=== Page extract ===
--

External Payment Method: Interstellar transactions are conducted through trading antimatter storage tanks, directly trading positrons and antiprotons.
Stability Guarantee: Based on the law of conservation of mass-energy, ensuring the total amount of currency remains unchanged.

Technical Details#

Antimatter Power Generation Technology: Convert the energy produced by the annihilation of antimatter into electricity without loss.
Antimatter Storage Technology: Use superconducting magnets and magnetic confinement technology to store antiprotons and positrons in relatively stable positions within a magnetic field, avoiding contact with surrounding ordinary matter to ensure their stability and storage state.
Electrical Energy Storage Technology: Similar to supercapacitors, it can store a large amount of electrical energy and serve as an energy storage buffer unit in antimatter power generation technology.
Antimatter Production Technology: Convert high-energy photons into corresponding masses of antimatter and matter without loss.

Antimatter Power Generation Technology#

Reserve Antimatter: Store produced positrons and antiprotons using antimatter storage technology.
Store Energy: Store electrical energy in supercapacitors as energy storage buffer units.
Convert Antimatter: Use magnetic confinement to guide an equal amount of antimatter and ordinary matter into a specific reactor for annihilation reactions. In this reaction, antimatter and ordinary matter meet and annihilate each other, transforming into pure energy, releasing a large amount of heat and light energy. This energy is extracted and converted into voltage and current by a converter, output to the energy storage buffer unit, and after stabilization, connected to the power grid to supply the required electricity.

--

=== Material for this exercise ===
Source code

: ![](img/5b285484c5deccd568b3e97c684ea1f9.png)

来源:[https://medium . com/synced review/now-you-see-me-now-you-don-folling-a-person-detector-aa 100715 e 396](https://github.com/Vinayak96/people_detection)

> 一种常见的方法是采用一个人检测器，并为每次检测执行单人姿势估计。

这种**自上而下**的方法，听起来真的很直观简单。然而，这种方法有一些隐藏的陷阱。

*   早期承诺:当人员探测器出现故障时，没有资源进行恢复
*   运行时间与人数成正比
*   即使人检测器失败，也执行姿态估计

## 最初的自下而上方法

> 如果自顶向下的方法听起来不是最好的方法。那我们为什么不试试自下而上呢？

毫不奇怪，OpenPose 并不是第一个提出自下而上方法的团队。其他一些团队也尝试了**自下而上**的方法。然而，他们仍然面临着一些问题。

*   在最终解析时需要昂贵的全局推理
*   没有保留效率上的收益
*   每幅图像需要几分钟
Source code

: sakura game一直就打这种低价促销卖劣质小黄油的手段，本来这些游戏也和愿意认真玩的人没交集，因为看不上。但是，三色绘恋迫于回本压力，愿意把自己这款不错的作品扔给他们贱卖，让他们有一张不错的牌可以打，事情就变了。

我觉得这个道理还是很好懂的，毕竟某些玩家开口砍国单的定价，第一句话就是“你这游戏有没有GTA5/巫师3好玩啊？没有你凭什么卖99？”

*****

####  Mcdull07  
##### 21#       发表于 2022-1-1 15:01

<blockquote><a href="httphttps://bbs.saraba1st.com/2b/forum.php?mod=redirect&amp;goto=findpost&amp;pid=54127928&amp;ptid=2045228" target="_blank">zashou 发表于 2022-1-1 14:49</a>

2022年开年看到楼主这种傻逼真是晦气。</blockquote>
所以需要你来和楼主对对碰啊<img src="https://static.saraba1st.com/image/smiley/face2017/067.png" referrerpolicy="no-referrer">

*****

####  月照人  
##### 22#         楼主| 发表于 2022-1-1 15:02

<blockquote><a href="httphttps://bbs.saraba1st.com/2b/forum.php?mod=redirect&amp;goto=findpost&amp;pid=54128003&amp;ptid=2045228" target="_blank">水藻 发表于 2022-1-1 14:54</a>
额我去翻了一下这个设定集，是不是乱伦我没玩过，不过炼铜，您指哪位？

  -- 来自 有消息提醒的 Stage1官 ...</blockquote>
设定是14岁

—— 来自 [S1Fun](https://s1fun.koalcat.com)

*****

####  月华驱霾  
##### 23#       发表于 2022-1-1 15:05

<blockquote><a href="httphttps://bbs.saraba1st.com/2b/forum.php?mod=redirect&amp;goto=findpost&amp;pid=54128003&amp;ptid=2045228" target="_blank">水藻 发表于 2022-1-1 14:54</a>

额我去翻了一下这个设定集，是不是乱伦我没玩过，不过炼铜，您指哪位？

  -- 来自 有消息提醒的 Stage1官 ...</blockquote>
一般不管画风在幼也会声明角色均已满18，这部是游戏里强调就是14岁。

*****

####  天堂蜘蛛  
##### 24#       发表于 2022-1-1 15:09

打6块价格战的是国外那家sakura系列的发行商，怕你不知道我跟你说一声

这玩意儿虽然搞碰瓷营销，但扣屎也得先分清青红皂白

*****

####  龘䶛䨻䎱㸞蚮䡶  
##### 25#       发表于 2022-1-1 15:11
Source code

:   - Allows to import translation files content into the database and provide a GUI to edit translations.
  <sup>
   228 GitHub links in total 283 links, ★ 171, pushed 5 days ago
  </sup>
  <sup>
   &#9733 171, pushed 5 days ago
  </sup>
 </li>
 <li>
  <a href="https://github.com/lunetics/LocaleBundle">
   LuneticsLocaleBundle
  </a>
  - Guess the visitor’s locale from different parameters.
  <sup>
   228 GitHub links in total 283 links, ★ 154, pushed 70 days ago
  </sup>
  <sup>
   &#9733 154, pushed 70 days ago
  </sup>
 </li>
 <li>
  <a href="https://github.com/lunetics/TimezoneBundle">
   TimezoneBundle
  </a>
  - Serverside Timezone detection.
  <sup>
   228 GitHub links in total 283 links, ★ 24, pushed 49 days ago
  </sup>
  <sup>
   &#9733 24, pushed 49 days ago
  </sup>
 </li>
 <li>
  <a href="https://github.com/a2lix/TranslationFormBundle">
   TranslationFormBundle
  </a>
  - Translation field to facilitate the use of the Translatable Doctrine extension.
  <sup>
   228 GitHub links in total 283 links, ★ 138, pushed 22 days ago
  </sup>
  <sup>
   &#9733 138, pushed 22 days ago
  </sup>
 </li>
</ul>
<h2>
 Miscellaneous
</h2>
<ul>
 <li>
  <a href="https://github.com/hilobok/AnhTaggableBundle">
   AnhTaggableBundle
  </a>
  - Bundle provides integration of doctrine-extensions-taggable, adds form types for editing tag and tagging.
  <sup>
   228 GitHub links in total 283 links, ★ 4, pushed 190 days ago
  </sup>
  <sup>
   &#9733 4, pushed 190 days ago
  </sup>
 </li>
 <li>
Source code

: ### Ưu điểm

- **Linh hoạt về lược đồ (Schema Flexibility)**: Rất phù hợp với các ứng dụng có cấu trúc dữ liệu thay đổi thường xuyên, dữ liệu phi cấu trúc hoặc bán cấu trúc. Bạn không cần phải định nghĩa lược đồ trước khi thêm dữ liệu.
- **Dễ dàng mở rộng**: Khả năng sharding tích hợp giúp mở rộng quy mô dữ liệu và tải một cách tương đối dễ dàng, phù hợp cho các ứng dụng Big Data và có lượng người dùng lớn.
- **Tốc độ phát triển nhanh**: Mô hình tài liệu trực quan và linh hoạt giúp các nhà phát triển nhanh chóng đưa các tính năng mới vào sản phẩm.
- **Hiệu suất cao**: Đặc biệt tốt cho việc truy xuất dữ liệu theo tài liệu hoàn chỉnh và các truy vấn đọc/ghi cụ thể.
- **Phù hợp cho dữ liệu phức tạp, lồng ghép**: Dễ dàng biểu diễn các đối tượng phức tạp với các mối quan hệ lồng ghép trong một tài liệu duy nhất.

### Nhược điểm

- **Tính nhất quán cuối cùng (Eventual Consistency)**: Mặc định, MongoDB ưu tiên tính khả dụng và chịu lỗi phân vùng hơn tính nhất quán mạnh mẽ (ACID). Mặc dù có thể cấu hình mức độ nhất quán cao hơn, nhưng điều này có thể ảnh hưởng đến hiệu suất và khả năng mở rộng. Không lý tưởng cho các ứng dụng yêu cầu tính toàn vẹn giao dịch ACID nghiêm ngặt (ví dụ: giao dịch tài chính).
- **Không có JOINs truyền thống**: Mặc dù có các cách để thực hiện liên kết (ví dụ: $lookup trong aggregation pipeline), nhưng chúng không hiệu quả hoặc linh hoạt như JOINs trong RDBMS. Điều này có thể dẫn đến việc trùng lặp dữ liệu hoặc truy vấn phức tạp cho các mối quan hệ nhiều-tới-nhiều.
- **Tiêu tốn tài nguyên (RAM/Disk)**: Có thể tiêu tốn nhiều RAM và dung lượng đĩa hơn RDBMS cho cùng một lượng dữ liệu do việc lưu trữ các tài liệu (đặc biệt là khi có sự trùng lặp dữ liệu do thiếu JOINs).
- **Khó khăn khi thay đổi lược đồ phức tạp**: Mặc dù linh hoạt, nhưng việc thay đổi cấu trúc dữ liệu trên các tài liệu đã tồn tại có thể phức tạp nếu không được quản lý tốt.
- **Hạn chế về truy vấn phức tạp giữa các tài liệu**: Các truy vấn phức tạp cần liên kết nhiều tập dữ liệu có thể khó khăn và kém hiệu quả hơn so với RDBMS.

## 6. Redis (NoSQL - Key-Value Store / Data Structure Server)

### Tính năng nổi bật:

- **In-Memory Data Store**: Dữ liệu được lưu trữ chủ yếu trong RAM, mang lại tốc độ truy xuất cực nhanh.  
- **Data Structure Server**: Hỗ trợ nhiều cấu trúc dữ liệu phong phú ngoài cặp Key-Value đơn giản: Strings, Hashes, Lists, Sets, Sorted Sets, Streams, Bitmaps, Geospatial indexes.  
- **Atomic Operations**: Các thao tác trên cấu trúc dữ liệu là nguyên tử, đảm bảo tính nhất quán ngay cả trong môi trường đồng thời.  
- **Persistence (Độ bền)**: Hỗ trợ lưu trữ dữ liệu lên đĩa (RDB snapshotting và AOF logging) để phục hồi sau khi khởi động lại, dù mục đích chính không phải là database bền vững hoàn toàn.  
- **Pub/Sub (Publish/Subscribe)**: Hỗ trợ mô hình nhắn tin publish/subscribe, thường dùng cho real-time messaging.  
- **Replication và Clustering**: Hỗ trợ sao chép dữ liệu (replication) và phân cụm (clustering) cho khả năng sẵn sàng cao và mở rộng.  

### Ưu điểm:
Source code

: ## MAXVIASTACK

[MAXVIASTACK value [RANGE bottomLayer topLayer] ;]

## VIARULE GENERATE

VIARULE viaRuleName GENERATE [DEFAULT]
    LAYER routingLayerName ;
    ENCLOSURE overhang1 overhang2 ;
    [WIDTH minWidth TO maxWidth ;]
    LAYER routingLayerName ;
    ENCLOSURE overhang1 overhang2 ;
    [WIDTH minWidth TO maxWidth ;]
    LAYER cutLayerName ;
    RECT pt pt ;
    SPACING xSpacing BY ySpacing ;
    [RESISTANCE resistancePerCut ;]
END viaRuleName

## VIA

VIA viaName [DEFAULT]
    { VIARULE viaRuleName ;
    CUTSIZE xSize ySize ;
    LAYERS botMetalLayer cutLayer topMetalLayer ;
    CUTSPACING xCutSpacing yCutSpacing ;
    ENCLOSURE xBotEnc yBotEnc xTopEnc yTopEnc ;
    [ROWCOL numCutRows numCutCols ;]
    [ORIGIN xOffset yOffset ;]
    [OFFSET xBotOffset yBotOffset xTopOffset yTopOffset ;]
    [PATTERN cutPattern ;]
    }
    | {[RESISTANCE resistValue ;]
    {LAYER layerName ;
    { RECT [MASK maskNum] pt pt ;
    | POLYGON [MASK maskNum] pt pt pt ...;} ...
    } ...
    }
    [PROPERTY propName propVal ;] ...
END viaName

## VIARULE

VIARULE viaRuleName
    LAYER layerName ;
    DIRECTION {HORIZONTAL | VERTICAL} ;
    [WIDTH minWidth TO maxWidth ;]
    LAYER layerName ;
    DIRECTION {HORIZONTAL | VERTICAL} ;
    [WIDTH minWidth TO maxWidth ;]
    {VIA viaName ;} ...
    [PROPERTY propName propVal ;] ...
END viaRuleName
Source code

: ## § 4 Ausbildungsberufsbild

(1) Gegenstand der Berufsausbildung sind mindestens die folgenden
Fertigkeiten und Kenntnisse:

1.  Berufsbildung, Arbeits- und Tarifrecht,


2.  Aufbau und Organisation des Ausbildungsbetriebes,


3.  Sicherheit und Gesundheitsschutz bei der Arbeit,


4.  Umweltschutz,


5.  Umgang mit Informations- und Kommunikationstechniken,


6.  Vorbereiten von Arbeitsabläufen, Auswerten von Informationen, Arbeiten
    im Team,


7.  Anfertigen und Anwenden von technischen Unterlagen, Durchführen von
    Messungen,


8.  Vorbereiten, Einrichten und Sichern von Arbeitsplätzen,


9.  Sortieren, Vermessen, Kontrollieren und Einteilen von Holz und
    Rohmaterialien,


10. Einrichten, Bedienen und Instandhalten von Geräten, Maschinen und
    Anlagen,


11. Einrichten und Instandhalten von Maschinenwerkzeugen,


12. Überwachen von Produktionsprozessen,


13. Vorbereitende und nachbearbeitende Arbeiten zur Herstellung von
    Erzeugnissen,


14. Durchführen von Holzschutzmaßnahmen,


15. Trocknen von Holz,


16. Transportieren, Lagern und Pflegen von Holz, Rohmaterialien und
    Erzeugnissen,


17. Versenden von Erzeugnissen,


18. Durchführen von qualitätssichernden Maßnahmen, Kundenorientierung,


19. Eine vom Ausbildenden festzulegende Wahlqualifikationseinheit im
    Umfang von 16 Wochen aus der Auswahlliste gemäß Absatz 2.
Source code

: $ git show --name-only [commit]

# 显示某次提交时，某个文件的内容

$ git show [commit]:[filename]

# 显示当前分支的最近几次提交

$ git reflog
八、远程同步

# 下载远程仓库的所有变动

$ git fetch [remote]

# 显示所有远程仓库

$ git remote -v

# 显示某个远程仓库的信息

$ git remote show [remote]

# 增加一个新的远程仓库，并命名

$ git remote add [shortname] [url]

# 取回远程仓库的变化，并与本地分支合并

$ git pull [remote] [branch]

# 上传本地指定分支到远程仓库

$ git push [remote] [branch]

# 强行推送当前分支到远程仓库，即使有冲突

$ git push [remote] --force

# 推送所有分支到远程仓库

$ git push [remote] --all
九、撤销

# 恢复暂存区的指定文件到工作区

--

=== To do ===
A – Print the passage of the antimatter technology text from "Technical Details#" to "antimatter storage technology.", reproducing it without alteration.
B – Collect every line of the listing that contains the string "liên".

=== Responses to the exercise ===
A –
Technical Details#

Antimatter Power Generation Technology: Convert the energy produced by the annihilation of antimatter into electricity without loss.
Antimatter Storage Technology: Use superconducting magnets and magnetic confinement technology to store antiprotons and positrons in relatively stable positions within a magnetic field, avoiding contact with surrounding ordinary matter to ensure their stability and storage state.
Electrical Energy Storage Technology: Similar to supercapacitors, it can store a large amount of electrical energy and serve as an energy storage buffer unit in antimatter power generation technology.
Antimatter Production Technology: Convert high-energy photons into corresponding masses of antimatter and matter without loss.

Antimatter Power Generation Technology#

Reserve Antimatter: Store produced positrons and antiprotons using antimatter storage technology.

B –
- **Không có JOINs truyền thống**: Mặc dù có các cách để thực hiện liên kết (ví dụ: $lookup trong aggregation pipeline), nhưng chúng không hiệu quả hoặc linh hoạt như JOINs trong RDBMS. Điều này có thể dẫn đến việc trùng lặp dữ liệu hoặc truy vấn phức tạp cho các mối quan hệ nhiều-tới-nhiều.
- **Hạn chế về truy vấn phức tạp giữa các tài liệu**: Các truy vấn phức tạp cần liên kết nhiều tập dữ liệu có thể khó khăn và kém hiệu quả hơn so với RDBMS.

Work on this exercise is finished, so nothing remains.